__課題について__:
ゲーマーの支払い手続きに関する調査記事を、最後の文のあとから書き継ぐこと。

╭─ 分析用テキスト

約27%のゲーマーが、支払い手続きが面倒で途中で購入を取りやめている。調査会社が、購入プロセスに関する興味深いデータを報告
調査会社SuperDataは8月14日、ゲームコンテンツのオンライン購入に関する消費者動向をまとめた最新の調査結果を発表した。調査は、北米・南米・欧州・中東アフリカ・アジア太平洋の各地域の現役のゲーマーに対して、過去3か月の消費行動についてアンケート方式でおこない、地域ごとの各支払い方法のシェアや、支払いに関する消費者の傾向、またこれらから見えるマネタイズなどについてまとめている(全文は有料)。そしてSuperDataは、ストア側にとっては適切な支払い方法を用意することが、売り上げに結びつけるためには重要であると述べる。なぜなら、回答者全体の実に27パーセントが、支払い手続きに時間がかかるため購入を取りやめてしまった経験があると回答しているからだ。
そもそも、消費者が支払い方法に求めるもっとも大きな要素として、使いやすさと手続きにかかるスピードが挙げられており、今回の調査ではそれぞれ回答者全体の77パーセント・46パーセントという結果となっている。上に掲載したグラフは、SuperDataが今年5月にPayPalを通じて公表した同様の調査の結果で、ここでも同じ傾向が見て取れ、地域を問わないことも分かる。その支払い方法がセキュアかどうかや、ポピュラーであるかよりも、速くて使いやすいことが大事だという人が多いのだ。前述の、回答者の4分の1超が「面倒くさい」と感じて購入をキャンセルしたことがあるというのも、この結果からすると妥当かもしれない。ただ、具体的に手続きのどういった部分に時間がかかってキャンセルしたのかが気になるところである。クレジットカードや銀行口座を持っていない、あるいはアカウントに登録していないため、入力項目が多くなるということだろうか。

╰─
╭─ 抽出情報

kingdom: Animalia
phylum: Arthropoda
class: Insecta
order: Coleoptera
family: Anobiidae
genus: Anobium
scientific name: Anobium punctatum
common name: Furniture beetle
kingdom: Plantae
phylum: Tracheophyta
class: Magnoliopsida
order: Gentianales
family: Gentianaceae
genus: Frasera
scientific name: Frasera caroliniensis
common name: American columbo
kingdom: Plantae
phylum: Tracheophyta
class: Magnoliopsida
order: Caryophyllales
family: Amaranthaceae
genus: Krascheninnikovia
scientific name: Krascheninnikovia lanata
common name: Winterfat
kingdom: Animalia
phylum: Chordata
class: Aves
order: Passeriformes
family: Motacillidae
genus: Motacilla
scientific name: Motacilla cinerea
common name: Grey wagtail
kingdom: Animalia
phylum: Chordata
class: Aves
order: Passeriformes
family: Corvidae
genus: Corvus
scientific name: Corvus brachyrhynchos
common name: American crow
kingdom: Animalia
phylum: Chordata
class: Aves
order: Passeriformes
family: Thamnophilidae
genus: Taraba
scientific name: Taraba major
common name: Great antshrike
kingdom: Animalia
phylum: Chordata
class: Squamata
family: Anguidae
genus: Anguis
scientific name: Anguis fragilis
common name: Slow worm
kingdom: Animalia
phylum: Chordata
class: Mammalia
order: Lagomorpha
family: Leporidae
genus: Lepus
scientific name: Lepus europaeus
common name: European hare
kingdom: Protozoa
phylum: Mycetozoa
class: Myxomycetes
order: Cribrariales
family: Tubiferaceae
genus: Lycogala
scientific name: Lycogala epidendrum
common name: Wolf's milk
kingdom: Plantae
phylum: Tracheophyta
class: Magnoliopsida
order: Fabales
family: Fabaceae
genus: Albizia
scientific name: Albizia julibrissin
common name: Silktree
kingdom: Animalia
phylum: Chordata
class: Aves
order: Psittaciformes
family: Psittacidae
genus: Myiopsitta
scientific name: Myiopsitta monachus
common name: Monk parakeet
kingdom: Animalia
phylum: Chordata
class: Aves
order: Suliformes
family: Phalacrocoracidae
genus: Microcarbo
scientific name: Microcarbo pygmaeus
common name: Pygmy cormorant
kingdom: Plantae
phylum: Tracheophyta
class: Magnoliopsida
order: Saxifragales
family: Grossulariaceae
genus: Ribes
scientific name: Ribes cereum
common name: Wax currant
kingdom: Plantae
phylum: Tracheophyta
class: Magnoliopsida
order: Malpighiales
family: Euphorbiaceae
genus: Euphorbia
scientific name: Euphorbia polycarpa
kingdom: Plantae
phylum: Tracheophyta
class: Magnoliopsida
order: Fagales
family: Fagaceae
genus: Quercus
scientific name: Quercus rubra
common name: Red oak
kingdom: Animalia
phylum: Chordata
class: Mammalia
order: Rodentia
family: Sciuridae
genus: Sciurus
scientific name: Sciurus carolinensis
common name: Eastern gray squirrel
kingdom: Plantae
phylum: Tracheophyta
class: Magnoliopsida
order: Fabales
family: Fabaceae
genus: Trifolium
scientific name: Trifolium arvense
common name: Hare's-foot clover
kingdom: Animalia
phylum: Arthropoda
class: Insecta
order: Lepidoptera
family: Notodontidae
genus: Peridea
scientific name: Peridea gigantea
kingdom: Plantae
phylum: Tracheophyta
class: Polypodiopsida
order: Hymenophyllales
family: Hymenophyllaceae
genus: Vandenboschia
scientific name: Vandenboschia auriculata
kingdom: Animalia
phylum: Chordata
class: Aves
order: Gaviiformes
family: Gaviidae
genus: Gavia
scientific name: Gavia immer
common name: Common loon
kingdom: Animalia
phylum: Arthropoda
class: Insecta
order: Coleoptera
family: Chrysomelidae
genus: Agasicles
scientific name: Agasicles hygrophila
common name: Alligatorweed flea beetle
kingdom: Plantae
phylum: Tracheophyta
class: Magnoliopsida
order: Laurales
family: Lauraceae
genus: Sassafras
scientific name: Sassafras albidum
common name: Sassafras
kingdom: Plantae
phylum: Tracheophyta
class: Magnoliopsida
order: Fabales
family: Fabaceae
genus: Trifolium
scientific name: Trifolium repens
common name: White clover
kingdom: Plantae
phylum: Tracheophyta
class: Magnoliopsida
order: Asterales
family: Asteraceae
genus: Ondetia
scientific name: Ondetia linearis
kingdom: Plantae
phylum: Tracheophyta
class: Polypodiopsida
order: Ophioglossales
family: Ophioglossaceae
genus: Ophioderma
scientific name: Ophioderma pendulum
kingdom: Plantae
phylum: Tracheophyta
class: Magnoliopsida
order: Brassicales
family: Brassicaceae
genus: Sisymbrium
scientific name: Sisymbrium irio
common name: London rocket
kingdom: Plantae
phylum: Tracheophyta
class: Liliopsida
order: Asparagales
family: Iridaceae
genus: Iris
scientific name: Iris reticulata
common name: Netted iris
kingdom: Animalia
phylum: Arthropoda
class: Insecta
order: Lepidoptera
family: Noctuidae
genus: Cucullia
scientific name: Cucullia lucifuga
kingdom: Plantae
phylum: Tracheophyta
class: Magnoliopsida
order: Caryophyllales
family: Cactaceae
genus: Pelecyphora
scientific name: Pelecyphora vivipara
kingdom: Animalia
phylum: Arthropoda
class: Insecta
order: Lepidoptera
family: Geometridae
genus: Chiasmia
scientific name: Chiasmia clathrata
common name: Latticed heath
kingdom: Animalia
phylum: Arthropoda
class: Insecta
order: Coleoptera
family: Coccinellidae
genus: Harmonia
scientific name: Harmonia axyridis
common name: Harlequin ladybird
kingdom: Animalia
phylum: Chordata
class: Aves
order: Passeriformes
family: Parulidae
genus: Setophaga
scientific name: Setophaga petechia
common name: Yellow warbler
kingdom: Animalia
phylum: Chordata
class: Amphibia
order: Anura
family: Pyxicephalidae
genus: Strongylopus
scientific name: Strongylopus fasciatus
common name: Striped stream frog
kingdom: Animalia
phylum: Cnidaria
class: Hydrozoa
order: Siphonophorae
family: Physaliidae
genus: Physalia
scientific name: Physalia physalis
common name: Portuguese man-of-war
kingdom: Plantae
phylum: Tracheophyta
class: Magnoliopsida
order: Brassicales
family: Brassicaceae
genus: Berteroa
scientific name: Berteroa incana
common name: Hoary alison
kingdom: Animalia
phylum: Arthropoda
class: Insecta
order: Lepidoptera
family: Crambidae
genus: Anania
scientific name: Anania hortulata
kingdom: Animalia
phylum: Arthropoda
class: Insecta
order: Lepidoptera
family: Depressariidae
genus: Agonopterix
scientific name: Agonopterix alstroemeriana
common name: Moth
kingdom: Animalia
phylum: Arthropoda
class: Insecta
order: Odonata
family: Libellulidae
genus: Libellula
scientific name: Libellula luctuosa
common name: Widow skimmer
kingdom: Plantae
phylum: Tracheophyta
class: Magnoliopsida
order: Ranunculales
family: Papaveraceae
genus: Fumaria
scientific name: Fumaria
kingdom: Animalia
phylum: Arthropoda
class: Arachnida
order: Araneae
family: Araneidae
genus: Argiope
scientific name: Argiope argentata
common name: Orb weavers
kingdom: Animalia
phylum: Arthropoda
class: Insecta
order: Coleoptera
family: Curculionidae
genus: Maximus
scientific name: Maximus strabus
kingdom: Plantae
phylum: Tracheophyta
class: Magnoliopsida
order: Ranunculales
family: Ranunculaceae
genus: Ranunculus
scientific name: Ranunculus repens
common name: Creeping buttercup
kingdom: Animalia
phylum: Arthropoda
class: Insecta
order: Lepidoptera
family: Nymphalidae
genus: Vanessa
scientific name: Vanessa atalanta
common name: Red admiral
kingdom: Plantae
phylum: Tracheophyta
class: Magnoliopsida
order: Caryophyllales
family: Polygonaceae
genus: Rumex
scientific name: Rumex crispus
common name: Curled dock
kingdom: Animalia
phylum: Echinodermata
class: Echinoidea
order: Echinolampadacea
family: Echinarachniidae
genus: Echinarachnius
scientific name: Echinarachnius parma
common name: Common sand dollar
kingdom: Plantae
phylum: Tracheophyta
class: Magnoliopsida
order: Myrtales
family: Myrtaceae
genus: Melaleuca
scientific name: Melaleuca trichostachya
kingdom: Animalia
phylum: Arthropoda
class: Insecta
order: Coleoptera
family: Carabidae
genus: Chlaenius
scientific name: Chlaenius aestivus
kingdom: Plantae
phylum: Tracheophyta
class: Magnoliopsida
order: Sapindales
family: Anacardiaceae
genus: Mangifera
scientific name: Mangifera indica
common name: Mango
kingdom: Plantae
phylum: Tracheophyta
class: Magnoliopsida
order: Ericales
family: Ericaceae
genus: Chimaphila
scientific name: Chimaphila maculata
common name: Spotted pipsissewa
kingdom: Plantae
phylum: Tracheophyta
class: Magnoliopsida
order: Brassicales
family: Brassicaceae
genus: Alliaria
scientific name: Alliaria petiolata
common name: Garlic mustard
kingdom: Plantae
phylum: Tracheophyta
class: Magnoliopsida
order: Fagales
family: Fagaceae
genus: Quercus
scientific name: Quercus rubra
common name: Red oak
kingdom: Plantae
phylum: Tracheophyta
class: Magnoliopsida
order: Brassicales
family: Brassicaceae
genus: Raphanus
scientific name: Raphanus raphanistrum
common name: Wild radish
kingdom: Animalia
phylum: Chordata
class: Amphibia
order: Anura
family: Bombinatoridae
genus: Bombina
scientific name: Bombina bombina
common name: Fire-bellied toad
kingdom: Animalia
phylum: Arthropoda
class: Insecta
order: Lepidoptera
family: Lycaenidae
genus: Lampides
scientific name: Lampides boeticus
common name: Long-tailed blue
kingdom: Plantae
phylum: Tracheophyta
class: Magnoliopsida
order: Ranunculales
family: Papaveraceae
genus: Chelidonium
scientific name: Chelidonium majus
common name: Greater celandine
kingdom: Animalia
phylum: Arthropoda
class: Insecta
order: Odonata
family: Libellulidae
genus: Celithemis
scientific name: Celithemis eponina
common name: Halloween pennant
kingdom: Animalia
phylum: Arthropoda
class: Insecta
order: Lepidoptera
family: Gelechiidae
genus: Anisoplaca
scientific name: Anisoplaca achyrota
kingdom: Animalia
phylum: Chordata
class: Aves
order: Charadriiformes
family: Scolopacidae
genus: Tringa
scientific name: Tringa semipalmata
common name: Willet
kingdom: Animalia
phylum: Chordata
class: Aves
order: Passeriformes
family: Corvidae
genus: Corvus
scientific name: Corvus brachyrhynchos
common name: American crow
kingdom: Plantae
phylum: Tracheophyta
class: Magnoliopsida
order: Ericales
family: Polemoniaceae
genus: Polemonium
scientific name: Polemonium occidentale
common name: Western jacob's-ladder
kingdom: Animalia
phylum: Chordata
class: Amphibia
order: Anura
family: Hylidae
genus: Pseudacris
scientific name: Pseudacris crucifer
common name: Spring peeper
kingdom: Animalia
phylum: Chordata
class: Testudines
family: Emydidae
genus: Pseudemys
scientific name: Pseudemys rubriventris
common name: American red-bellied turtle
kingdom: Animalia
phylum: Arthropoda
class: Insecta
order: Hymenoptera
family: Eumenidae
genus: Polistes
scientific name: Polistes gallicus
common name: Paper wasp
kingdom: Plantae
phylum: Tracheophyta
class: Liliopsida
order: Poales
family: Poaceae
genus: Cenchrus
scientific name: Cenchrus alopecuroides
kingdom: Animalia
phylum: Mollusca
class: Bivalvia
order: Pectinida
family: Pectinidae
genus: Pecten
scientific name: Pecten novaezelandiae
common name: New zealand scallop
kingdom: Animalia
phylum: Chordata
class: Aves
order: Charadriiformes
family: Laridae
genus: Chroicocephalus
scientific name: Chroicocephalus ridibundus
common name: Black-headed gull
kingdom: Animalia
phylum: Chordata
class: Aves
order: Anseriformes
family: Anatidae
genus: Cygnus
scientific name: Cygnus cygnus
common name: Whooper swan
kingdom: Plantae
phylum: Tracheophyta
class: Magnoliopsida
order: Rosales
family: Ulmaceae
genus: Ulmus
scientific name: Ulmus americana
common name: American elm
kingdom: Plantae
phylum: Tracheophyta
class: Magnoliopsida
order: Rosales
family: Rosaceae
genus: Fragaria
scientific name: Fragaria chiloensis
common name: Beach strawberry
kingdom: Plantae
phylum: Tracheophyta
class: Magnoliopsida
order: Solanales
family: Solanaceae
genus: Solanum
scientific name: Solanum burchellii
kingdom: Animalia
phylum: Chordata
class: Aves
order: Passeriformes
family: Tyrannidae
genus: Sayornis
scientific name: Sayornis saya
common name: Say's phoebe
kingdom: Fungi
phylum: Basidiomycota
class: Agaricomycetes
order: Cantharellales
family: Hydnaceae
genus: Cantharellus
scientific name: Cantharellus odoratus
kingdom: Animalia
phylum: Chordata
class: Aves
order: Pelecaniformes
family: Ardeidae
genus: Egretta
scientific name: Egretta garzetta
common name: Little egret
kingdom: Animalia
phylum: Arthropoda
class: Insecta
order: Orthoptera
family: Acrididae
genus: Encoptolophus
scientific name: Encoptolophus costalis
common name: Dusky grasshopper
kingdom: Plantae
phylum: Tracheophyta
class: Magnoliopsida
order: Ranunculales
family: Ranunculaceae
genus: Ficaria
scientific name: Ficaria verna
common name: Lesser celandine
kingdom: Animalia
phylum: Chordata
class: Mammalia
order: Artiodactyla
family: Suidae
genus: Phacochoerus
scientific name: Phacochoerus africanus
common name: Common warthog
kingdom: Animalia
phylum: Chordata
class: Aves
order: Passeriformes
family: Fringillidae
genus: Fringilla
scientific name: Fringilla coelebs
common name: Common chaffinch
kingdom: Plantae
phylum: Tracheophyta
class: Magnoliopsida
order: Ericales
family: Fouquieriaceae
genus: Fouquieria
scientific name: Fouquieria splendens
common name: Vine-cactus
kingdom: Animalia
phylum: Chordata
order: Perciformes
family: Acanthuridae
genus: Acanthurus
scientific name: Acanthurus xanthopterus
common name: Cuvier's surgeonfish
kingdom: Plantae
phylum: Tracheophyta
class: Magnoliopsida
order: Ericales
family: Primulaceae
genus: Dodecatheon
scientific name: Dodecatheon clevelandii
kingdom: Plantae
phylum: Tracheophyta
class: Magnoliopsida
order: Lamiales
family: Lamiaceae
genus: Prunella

╰─

__出力__:
また、普段好んで使用している支払い方法をストアがサポートしているかどうかも重要とされており、もしその支払い方法が使えないとなった場合、ほぼ半数の人がその購入をやめてしまうという。具体的には、北米の50パーセント、南米の43パーセント、欧州の54パーセント、中東アフリカの47パーセント、アジア太平洋の47パーセントの人がそう回答している。特にこの割合が多い欧州についてSuperDataは、ストア側はクレジットカードなどポピュラーな支払い方法を用意しておくべきだろうとしている。
一方、特に割合の低かった南米は、柔軟に対応する消費者が多いと言い換えられる。今回の調査では、全世界的に見るとPayPal・デビットカード・クレジットカード(Visa/Mastercard)の順によく利用されているという結果が出ているが、たとえばブラジルやアルゼンチンでは、Boleto BancarioやPago Facilのシェアが大きい。これらは銀行口座を必要とせず、一般的にもポピュラーな決済方法だそうで、いわゆるコンビニ決済のように、発行された伝票を持って指定の支払場所で決済する仕組みである。Steamでは対応しているが、対応していないプラットフォームやゲームストアも多いようだ。だからこそ柔軟に対応せざるを得ないのかもしれない。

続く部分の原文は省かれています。